Electra, of course the thought of someone taking your baby away makes you feel angry! It must be the most unnatural thing to have to go through in the world! How can it not affect the mother's, and the baby's mental and physical health?!
It sounds like you have been very strong and determined in beating your mental health problems and making things better for your daughters. I'm sure you will have learnt things from that experience that will help you if things get difficult again. You also proved to yourself that you can survive it. And you've done this without your children's father! I find it hard to cope with my two even though I do have DH at home!
It sounds like your mother's reactions are clouded by her worry about how hard it will be for you, just when it seemed like you were feeling better after going through a hard time, and the thought of it being hard work helping you. She is focussing so much on that and 'solutions' to that, that she can't see at the moment that there would be BIG problems with the alternative of giving your baby away.
I think that before people have had personal experience of adoption they think it isn't that bad a thing for everyone. They see it as, the mother feels she can't cope so she can give the baby to someone who can cope who is desperate for a baby but can't have one naturally, which seems like a kind thing to do for the adoptive parents, and seems like the child will have a good life with people more able to cope, either emotionally, financially, physically or all of those things. With a lot of things it is hard to know how it feels until you go through it. In reality it is more complex than people think and has more effect on the people involved than people think.

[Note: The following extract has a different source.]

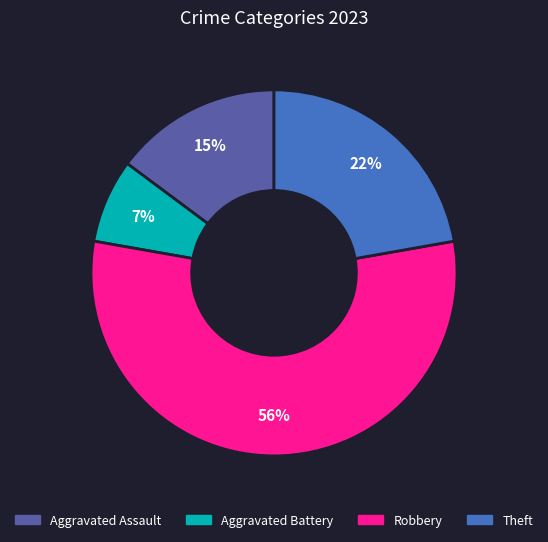

Does Robbery account for over 50% of the chart?

Yes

I believe that giving your baby away would affect your mental health very badly, and would affect you more than going through the hard work of bringing up another child. It would also affect your baby badly. I could be right or wrong but I'm basing this view on my own experience of being adopted and also how it seems to have affected my birthmother. It is not an easy option. I have struggled with feelings of unworthiness and unimportance and low self esteem and the feeling that I'm searching and searching for something that is missing and never finding it (even though I've met my birthparents). This searching for something that feels missing can make people turn to behaviours that are excessive/damaging/addictive. I feel loss and vulnerability and anxiety and feel I want to be mothered as though I were a child, but the opportunity for this has passed and now I'm an adult I can't have that. I find it hard to trust people and have found it very hard to form friendships in the past and I believe it goes back to feeling abandoned by the person you are naturally programmed to depend on (your mother) when you are your most vulnerable (newborn). This is hard for people to understand because, logically, you can't remember how you felt as a newborn. But so many adopted people say similar things! I believe being taken from your mother damages your instinct to trust and bond with people and you develop an instinct to distrust and to try to be independent and make sure you can look after yourself on your own in case you get abandoned again. The books call it attachment disorder and it is well documented if you feel like looking it up on the net. Adopted children are often resistant to bonding with their adoptive parents and those relationships can become difficult. I don't have a good relationship with mine, which might make my reaction to these sort of threads stronger, but I know that lots of people do have good relationships with adoptive parents as well. I have still seen people who had very good adoptive parents having emotional problems because of the adoption though.
My birthmother went through such emotional pain by doing what she did and because she couldn't face another loss like that she shut down her emotions and shut off a bit from people and kept a distance (if you don't bond, you can't have that bond broken and go through that pain). It has affected her relationships with other people, including her son in my opinion, ever since. She went through guilt and shame and pushed and pushed herself in her career and everything she did, but much too much until it made her ill. I believe this was an attempt to really feel she had made something of herself to distract her from feeling rubbish for what she did. I have met up with her and known her several years now but our relationship is too difficult to be 'good'.
Sorry, I won't 'vent' this anymore because we should be helping you on this thread. But if there is anything in there that would help your mother to see that giving away your baby wouldn't necessarily make everything ok then you can use me and my birthmother as an example for her if you want.
Could you say to your mother something like - I can see why you are concerned about what effect having another child could have on me, my children, and you, but asking me to give my baby away is asking me to do something that would cause me great pain and is likely to affect my mental health and the baby's mental health more than if I keep the baby. It upsets me a lot that you want me to do this and would mean a lot if you would support me in having my baby. I can see that you are worried about how much hard work it could mean for you in helping me, but I am not going to pressure you to help me, you are free to help me as much or as little as you feel happy with. I can also get help from x, y, z etc.
It sounds like you want to keep your mother in your life rather than saying something like Fck off Bitch like some people are kind of suggesting (and was my first instinctive reaction when I read your post), so I wish you luck with taking a more 'moderate' approach and talking to her and getting her to understand your point of view. If she completely refuses to look at things from your side then she is indeed a toxic btch!